Installing a new graphics card, what are my first steps?

redvandam

Distinguished
Nov 14, 2007
76
0
18,630
Hello,

I am upgrading my 8800GT to a GTX 550 Ti today but I've already hit a bit of a snag.

My first thought was to remove the GPU and display drivers so I could do a clean install of the new GPU drivers.

I uninstalled the nVidia display drivers and restarted my computer. My plan was then to uninstall the 8800GT driver but my computer couldn't restart. I had to restore a system save that still had the nVidia drivers installed.

Was my mistake restarting the computer before uninstalling the 8800GT driver? Should I not turn my computer back on until a have the card installed?

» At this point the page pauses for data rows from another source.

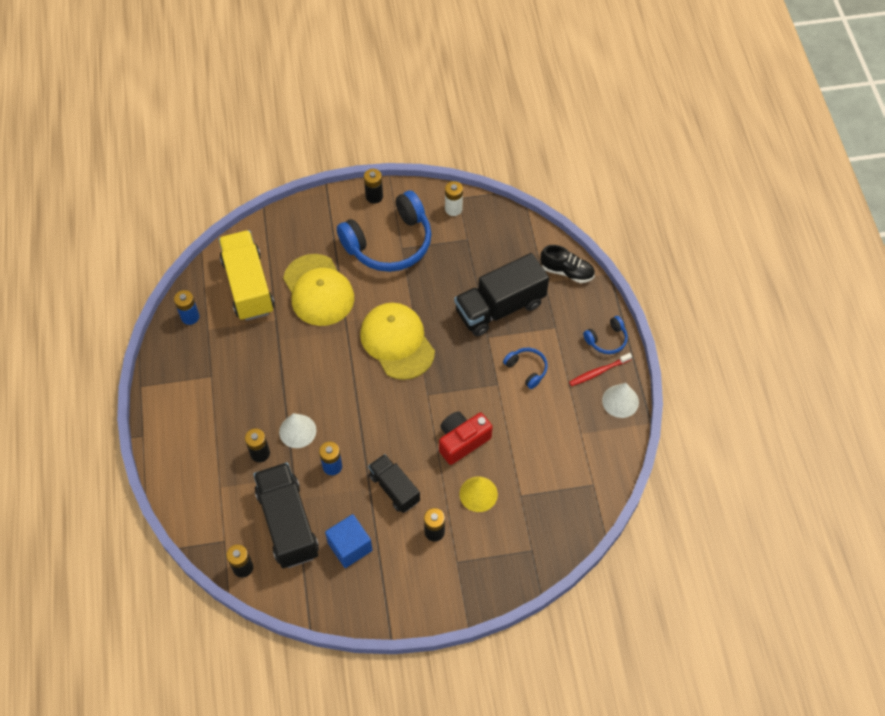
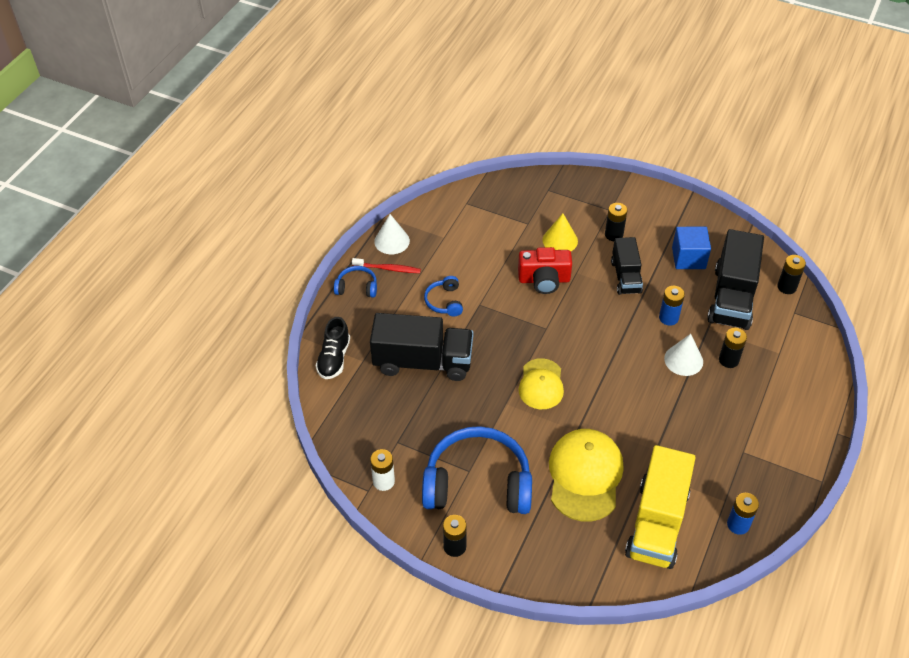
camera: 145 degrees left, 10 degrees down
(397, 342) = (541, 384): yellow cap -> yellow cap, size x0.64
(567, 271) = (334, 358): black shoe -> black shoe turned 135 degrees counterclockwise

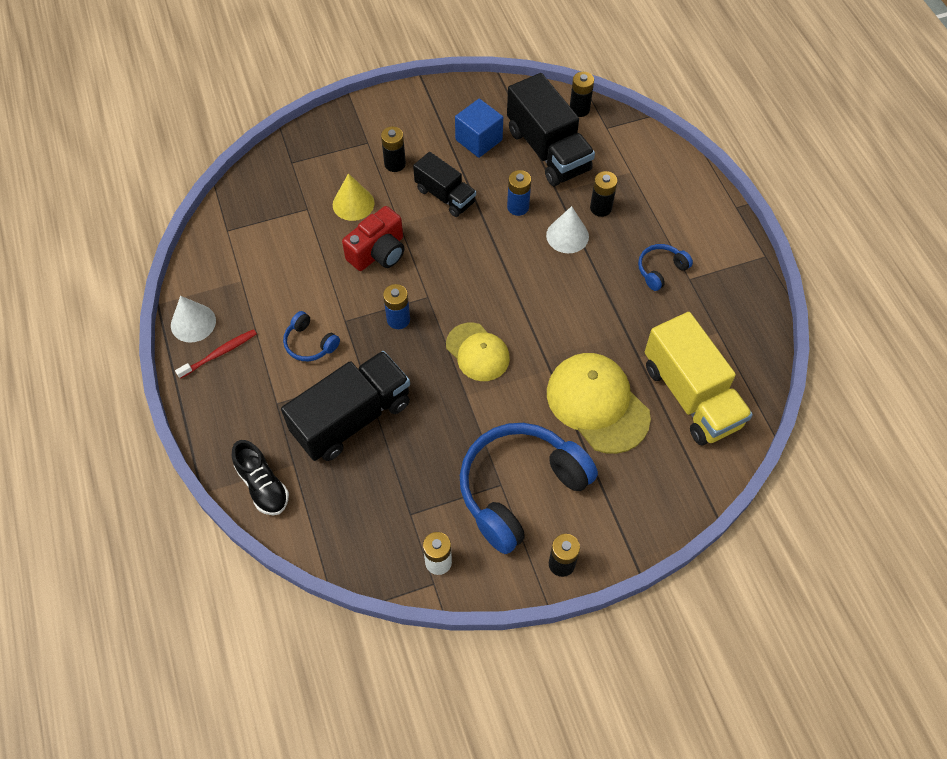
camera: 45 degrees left, 10 degrees up
(357, 287) = (208, 396): blue headphones -> blue headphones (660, 270)
(738, 524) = (747, 343): blue battery -> blue battery (398, 319)

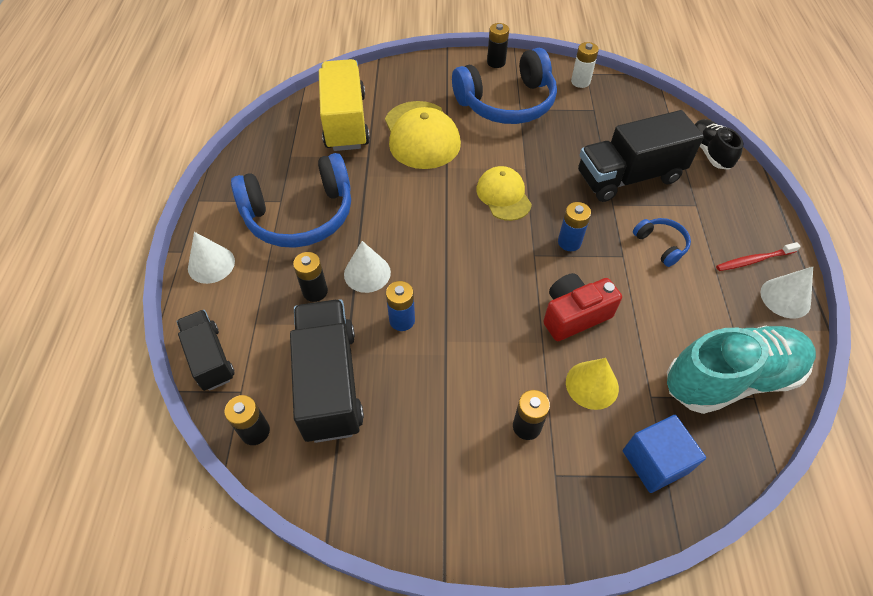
camera: 160 degrees left, 5 degrees down
(245, 239) = (730, 378): none -> turquoise shoe
(445, 196) = (478, 360): black truck -> black truck (210, 358)
(478, 140) = (406, 427): blue cube -> blue cube (655, 462)
(660, 270) = (300, 215): blue headphones -> blue headphones, size x2.24
(702, 204) = (211, 264): none -> white cone

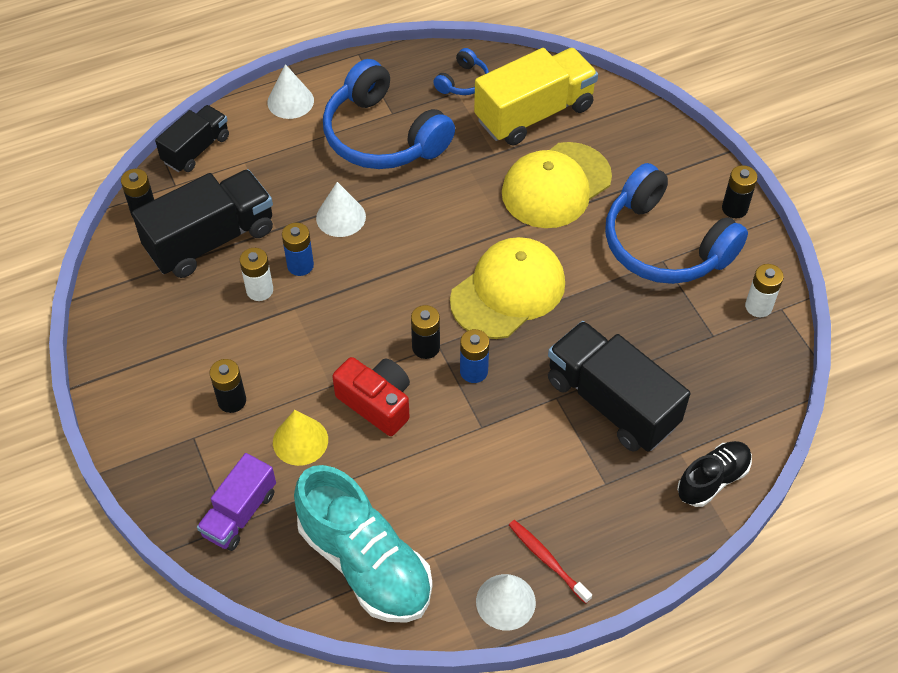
camera: 65 degrees right, 0 degrees up
(315, 291) = (299, 188): black battery -> black battery (426, 347)
(412, 361) = (259, 290): none -> white battery
(503, 195) = (508, 291): yellow cap -> yellow cap, size x1.57
(655, 462) = (239, 513): blue cube -> purple truck
(661, 245) = (519, 460): blue headphones -> blue headphones (463, 82)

I was fairly certain I could run my computer with no display drivers installed, it'd just look bad.
 
What MOBO do you have and are you just removing the Nvidia Graphics driver or all Nvidia drivers ?? If you have an Nvidia chipset based MOBO and are removing all Nvidia drivers that might be the reason for it not booting after uninstalling them. You want to just remove the graphics driver.
What you want to do is first go to the Nvidia site and download the newest drivers for the new card - remove the Nvidia Graphics drivers (this will switch the OS to use the generic VGA driver) - shut down and install the new video card and connect the monitor to it - reboot and let the system detect the new card and install the driver for it using the ones you downloaded.
 

redvandam

Distinguished
Nov 14, 2007
76
0
18,630
I have a Asus M4A88TD-V EVO/USB3 motherboard and a 650W PSU.

So just to clarify, I have a 8800GT driver in the device manager and 3 nVidia drivers in the programs list (3D vision driver, graphics driver and Physx).

Last time I uninstalled all of the nVidia drivers and had the error starting up where I had to restore so they were all back.

Are you saying to uninstalled the 8800GT driver first, then the NVidia drivers, install the new card and boot the computer up?

I already have the most recent nVidia drivers, right now it;s just cleaning out the old ones.
 

COLGeek

Cybernaut
Moderator

This is technically correct. You shouldn't have to do anything with the previous drivers. You should be able to install the new video card and then simply update the drivers afterward.